I appreciate all the varied responses. I haven’t heard from too many other parents out there
I’m the parent of four. They are now ages 27 down to 18. I’m not saying this is advice, but rather just relating my experience and, Vanessa, you can do with it what you will.
First of all, probabilities notwithstanding, one cannot prove that there IS a God, and equally one cannot prove that there IS NOT a God. That being the case, I do not presume to tell anyone that one or the other is correct. Nobody knows.
My parents were both Roman Catholics and therefore raised me in that faith, sort of. It was presented to me more as “Here’s what some people believe. When you’re 18, you decide for yourself.” I actually remember in 2nd Grade being told in class by a priest about how Jesus died for our sins and that I couldn’t make any sense out of the story (and still can’t). My parents never pushed anything on me and basically taught me that everyone must figure it out for themselves. It was OK to be skeptical.
When I was in high school, I learned in “US History” about the so-called “Founding Fathers” and that many of the most significant ones were more Deist than Christian in philosophy. I looked it up and it made more sense to me than anything I’d learned in cathecism class. Nearly 40 years later I haven’t found anything better. And discussions with my mother indicate she pretty much believes the same things, although she has no specific label for it.
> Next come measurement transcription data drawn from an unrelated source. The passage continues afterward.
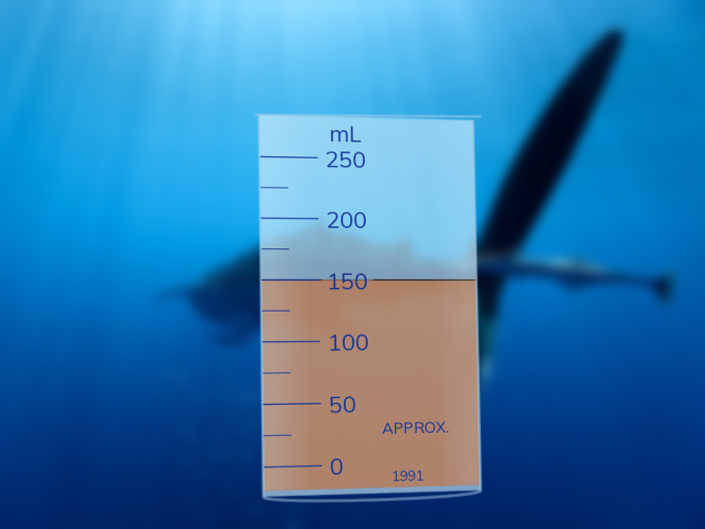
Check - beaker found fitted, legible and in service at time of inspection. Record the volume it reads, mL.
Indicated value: 150 mL
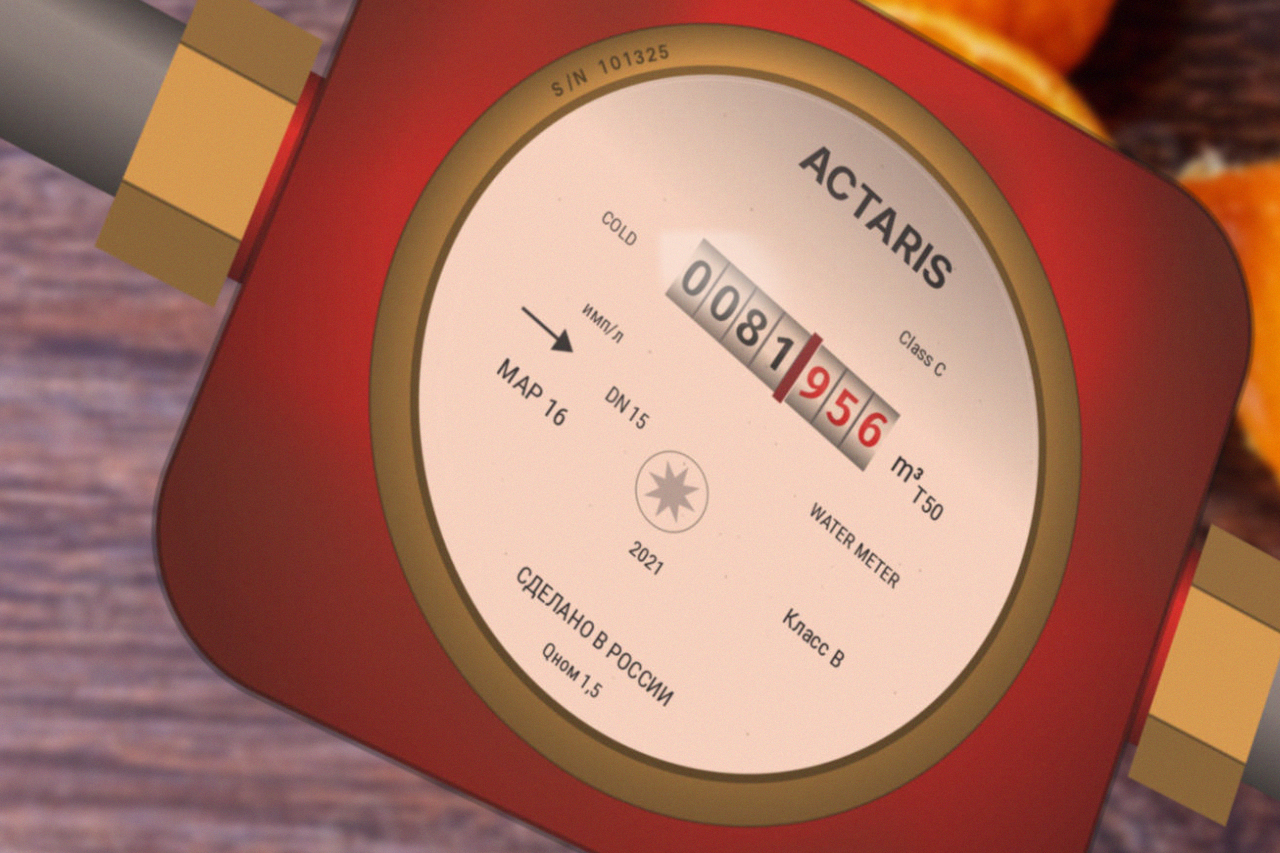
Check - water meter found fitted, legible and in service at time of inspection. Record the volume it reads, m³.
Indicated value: 81.956 m³
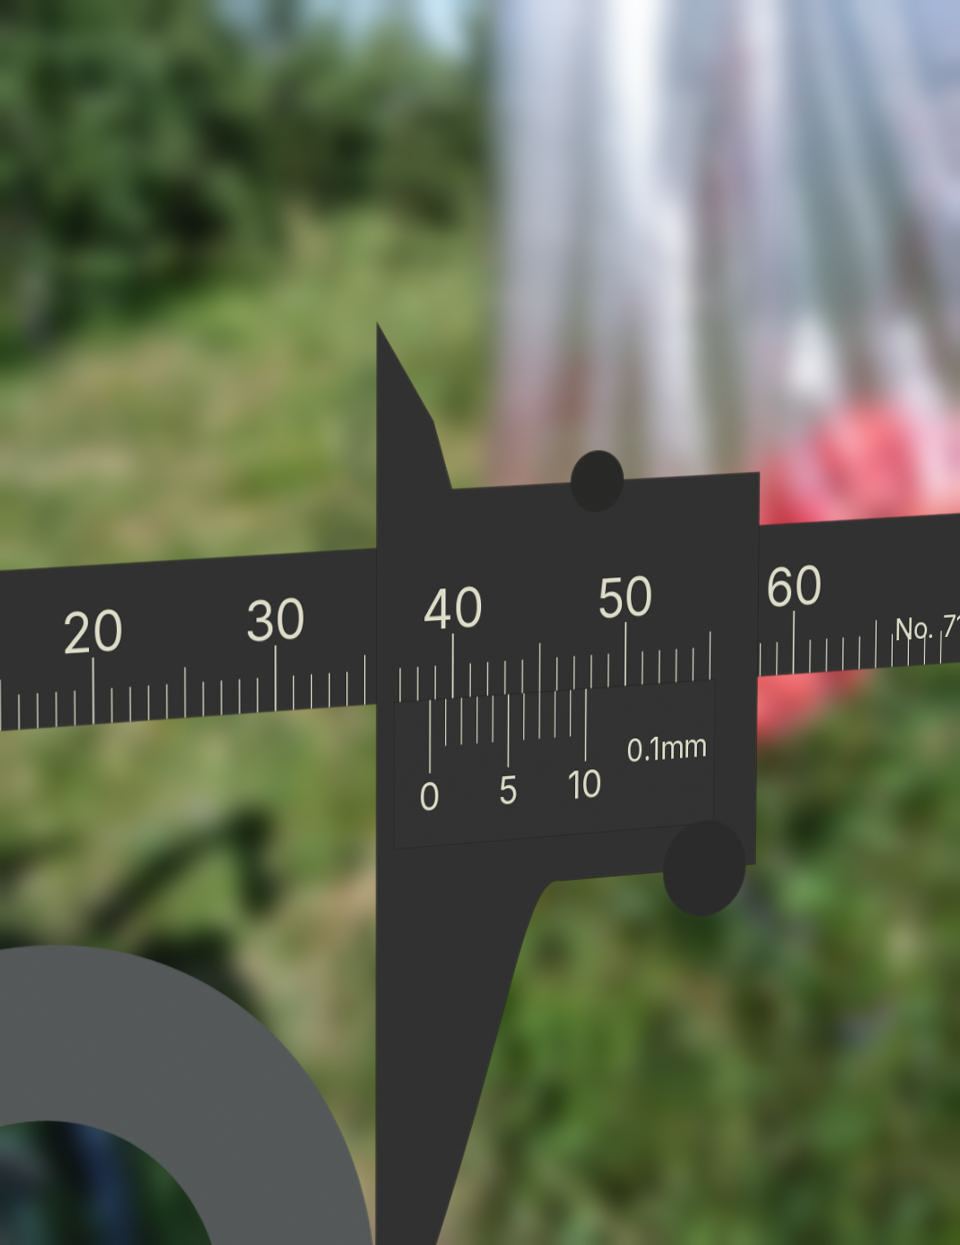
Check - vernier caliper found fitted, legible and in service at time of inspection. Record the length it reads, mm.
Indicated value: 38.7 mm
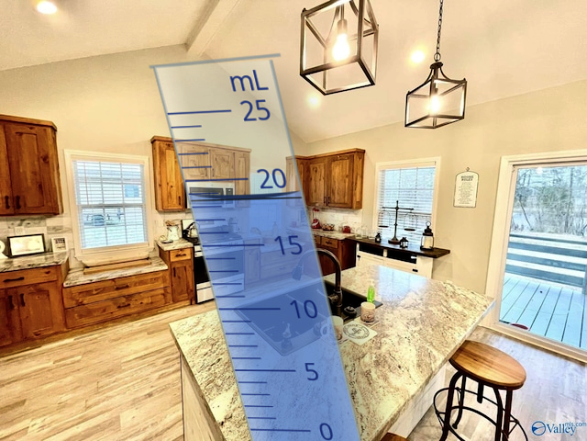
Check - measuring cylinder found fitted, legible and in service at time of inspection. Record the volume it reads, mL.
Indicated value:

At any rate, I raised my children basically the same way. I may be biased, but I think they and I turned out OK. I don’t think it’s bad to tell them that no one knows for sure whether or not God exists (because that is true). We DO need to know right from wrong, and some people use religion for their “moral compass”. If believing in God and following the dogma of a specific religion provides that for some people, good for them. If not believing and something else provides that, that’s OK too. That’s what they taught me was important. Oh, and not to make fun of what other people believe. They may not have used that precise language, but that’s the way I understood the message.
My sister left the Catholic Church to become an Evangelist Fundamentalist (or whatever the correct term is). THAT, if nothing else, shows that my parents method didn’t force any particular philosophy down our throats. And I’m rather pleased with the way my parents raised me.
Hope there’s a nugget of something in there.